## SELECTED TEXT
FeatureSemantic Auto RouterComplexity Router
ClassificationEmbedding-based matchingRule-based scoring
Latency~100-500ms (embedding API)<1ms
API CallsRequires embedding modelNone
TrainingRequires utterance examplesWorks out of the box
Best ForIntent-based routingCost optimization

Use Complexity Router when you want to:

  • Route simple queries to cheaper/faster models (e.g., gpt-4o-mini)
  • Route complex queries to more capable models (e.g., claude-sonnet-4)
  • Minimize latency overhead from routing decisions
  • Avoid additional API costs for embeddings

LiteLLM Python SDK​

from litellm import Router

router = Router(
model_list=[
# Target models for each tier
{
"model_name": "gpt-4o-mini",
"litellm_params": {"model": "gpt-4o-mini"},
},
{
"model_name": "gpt-4o",
"litellm_params": {"model": "gpt-4o"},
},
{
"model_name": "claude-sonnet",
"litellm_params": {"model": "claude-sonnet-4-20250514"},
},
{
"model_name": "o1-preview",
"litellm_params": {"model": "o1-preview"},
},
# Complexity router configuration
{
"model_name": "smart-router",
"litellm_params": {
"model": "auto_router/complexity_router",
"complexity_router_config": {
"tiers": {
"SIMPLE": "gpt-4o-mini",
"MEDIUM": "gpt-4o",
"COMPLEX": "claude-sonnet",
"REASONING": "o1-preview",
},
},
"complexity_router_default_model": "gpt-4o",
},
},
],
)

## DATA SHOWN
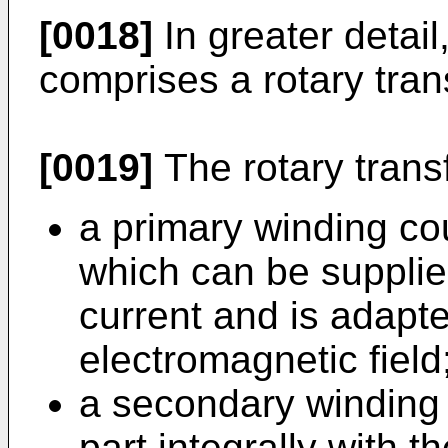
[0018]
In greater detail
comprises a rotary tran
[0019]
The rotary transf
a primary winding cou
which can be supplied
current and is adapt
electromagnetic field
a secondary winding 
part integrally with 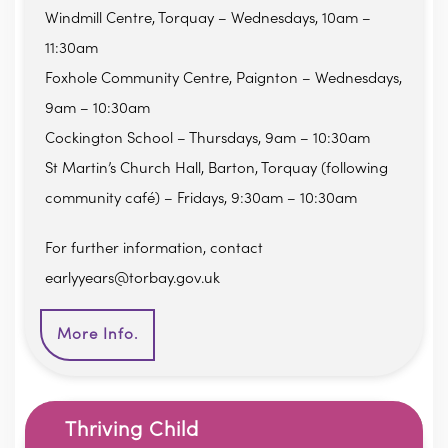
Windmill Centre, Torquay – Wednesdays, 10am –
11:30am
Foxhole Community Centre, Paignton – Wednesdays,
9am – 10:30am
Cockington School – Thursdays, 9am – 10:30am
St Martin’s Church Hall, Barton, Torquay (following
community café) – Fridays, 9:30am – 10:30am
For further information, contact
earlyyears@torbay.gov.uk
More Info.
Thriving Child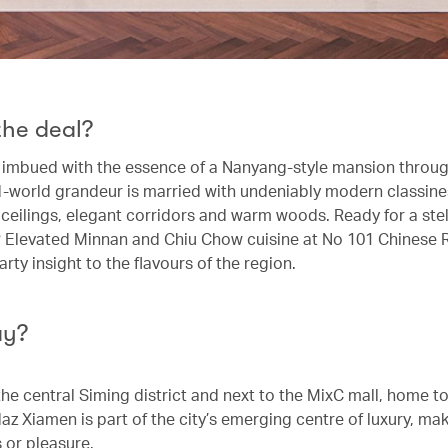
the deal?
s imbued with the essence of a Nanyang-style mansion throug
d-world grandeur is married with undeniably modern classine
 ceilings, elegant corridors and warm woods. Ready for a stel
 Elevated Minnan and Chiu Chow cuisine at No 101 Chinese 
rty insight to the flavours of the region.
ay?
the central Siming district and next to the MixC mall, home t
z Xiamen is part of the city’s emerging centre of luxury, maki
 or pleasure.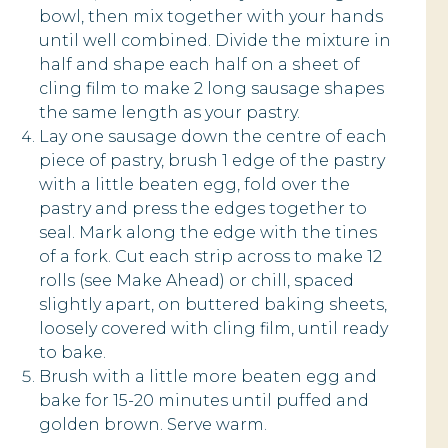
bowl, then mix together with your hands
until well combined. Divide the mixture in
half and shape each half on a sheet of
cling film to make 2 long sausage shapes
the same length as your pastry.
Lay one sausage down the centre of each
piece of pastry, brush 1 edge of the pastry
with a little beaten egg, fold over the
pastry and press the edges together to
seal. Mark along the edge with the tines
of a fork. Cut each strip across to make 12
rolls (see Make Ahead) or chill, spaced
slightly apart, on buttered baking sheets,
loosely covered with cling film, until ready
to bake.
Brush with a little more beaten egg and
bake for 15-20 minutes until puffed and
golden brown. Serve warm.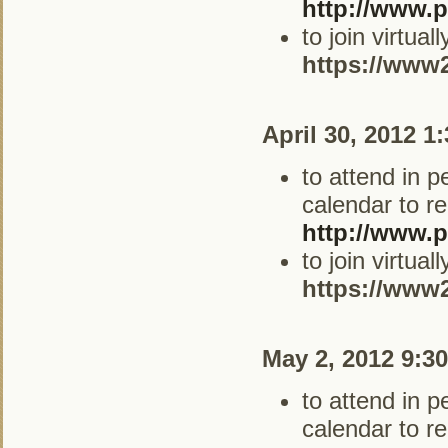
http://www.p
to join virtua
https://www
April 30, 2012 1
to attend in 
calendar to re
http://www.p
to join virtua
https://www
May 2, 2012 9:3
to attend in 
calendar to re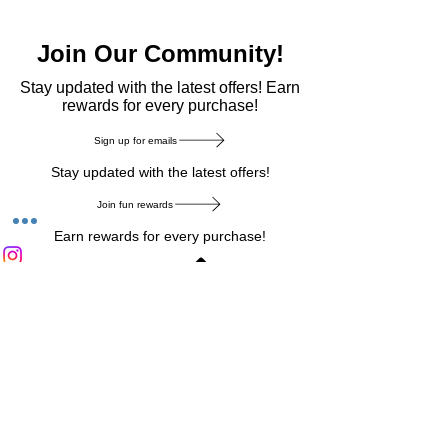
Join Our Community!
​Stay updated with the latest offers! Earn
rewards for every purchase!
Sign up for emails
Stay updated with the latest offers!
Join fun rewards
Earn rewards for every purchase!
Home Main Menu
Privacy Notice
|
Delivery & Return
|
Refunds
|
Customer Service
|
Track Your Order
|
Payment
Types
|
Your Account
|
Stronics Blog
Follow us on : Facebook
|
Instagram
|
Tik
Tok
|
Pinterest
| Twitter | Youtube |
Snapchat
Become an Affiliate
|
Careers at Stronics
|
Stronics Voucher
LEAVE US FEEDBACK
©
2020-2026
by Stronics. All right reserved.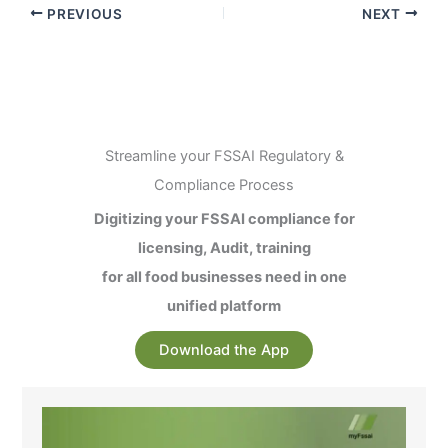
PREVIOUS
NEXT
Streamline your FSSAI Regulatory &
Compliance Process
Digitizing your FSSAI compliance for
licensing, Audit, training
for all food businesses need in one
unified platform
Download the App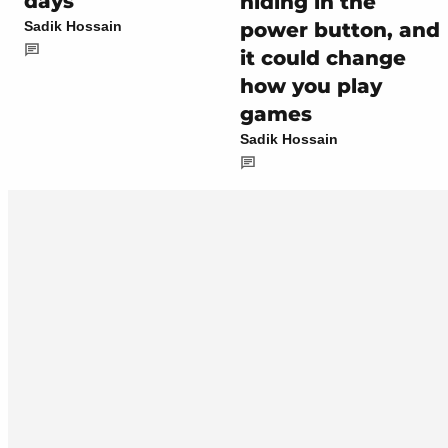
days
hiding in the
power button, and
Sadik Hossain
it could change
how you play
games
Sadik Hossain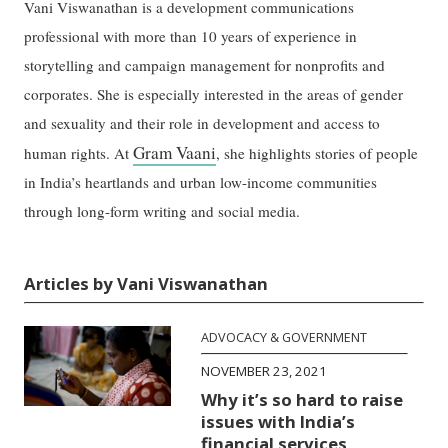
Vani Viswanathan is a development communications
professional with more than 10 years of experience in
storytelling and campaign management for nonprofits and
corporates. She is especially interested in the areas of gender
and sexuality and their role in development and access to
Gram Vaani
human rights. At
, she highlights stories of people
in India’s heartlands and urban low-income communities
through long-form writing and social media.
Articles by Vani Viswanathan
ADVOCACY & GOVERNMENT
NOVEMBER 23, 2021
Why it’s so hard to raise
issues with India’s
financial services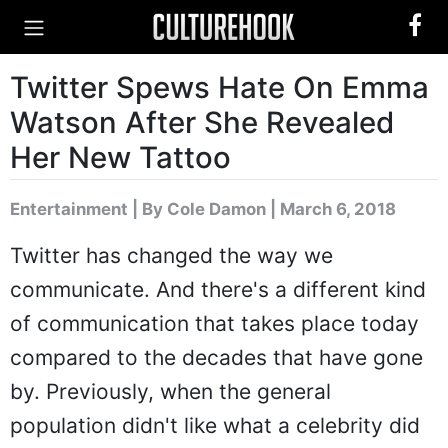
Twitter Spews Hate On Emma
Watson After She Revealed
Her New Tattoo
Entertainment
|
By Cole Damon
| March 6, 2018
Twitter has changed the way we
communicate. And there's a different kind
of communication that takes place today
compared to the decades that have gone
by. Previously, when the general
population didn't like what a celebrity did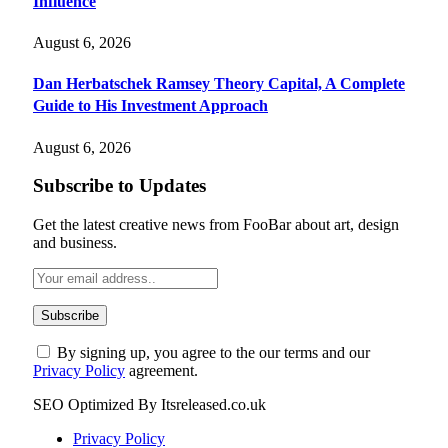
Influence
August 6, 2026
Dan Herbatschek Ramsey Theory Capital, A Complete
Guide to His Investment Approach
August 6, 2026
Subscribe to Updates
Get the latest creative news from FooBar about art, design
and business.
By signing up, you agree to the our terms and our
Privacy Policy
agreement.
SEO Optimized By Itsreleased.co.uk
Privacy Policy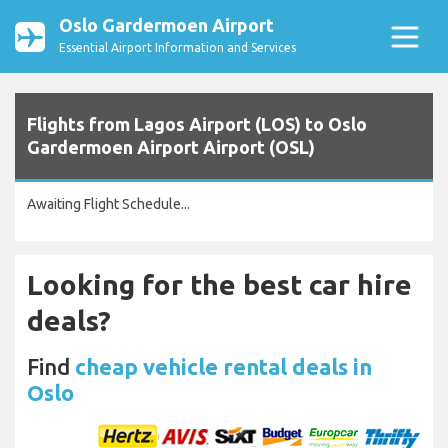
Oslo Gardermoen Airport
Essential Airport Information and Services
Flights from Lagos Airport (LOS) to Oslo
Gardermoen Airport Airport (OSL)
Awaiting Flight Schedule...
Looking for the best car hire
deals?
Find
cheap vehicle rental deals in
Oslo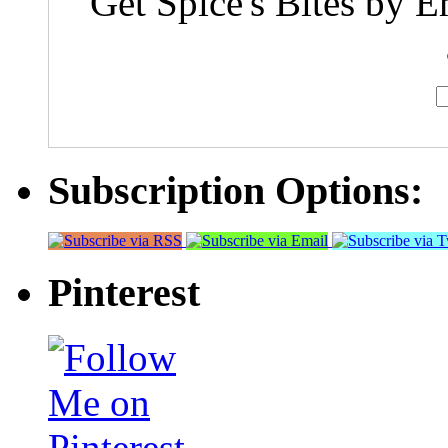
Get Spice's Bites by E
Subscription Options:
Pinterest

## WHAT YOU NEED TO DO
**A)** Could you repeat the complexity router text from "FeatureSemantic Auto RouterComplexity" to "models (e.g., gpt-4o-mini)", swapping "cheaper/faster models" for "lower-cost models"?
**B)** What are all the tier names set in the configuration of the complexity router text?
The items have no connection to the complexity router text.

## PER-TASK OUTPUTS
**A)**
FeatureSemantic Auto RouterComplexity Router
ClassificationEmbedding-based matchingRule-based scoring
Latency~100-500ms (embedding API)<1ms
API CallsRequires embedding modelNone
TrainingRequires utterance examplesWorks out of the box
Best ForIntent-based routingCost optimization

Use Complexity Router when you want to:

  • Route simple queries to lower-cost models (e.g., gpt-4o-mini)

**B)** SIMPLE, MEDIUM, COMPLEX, REASONING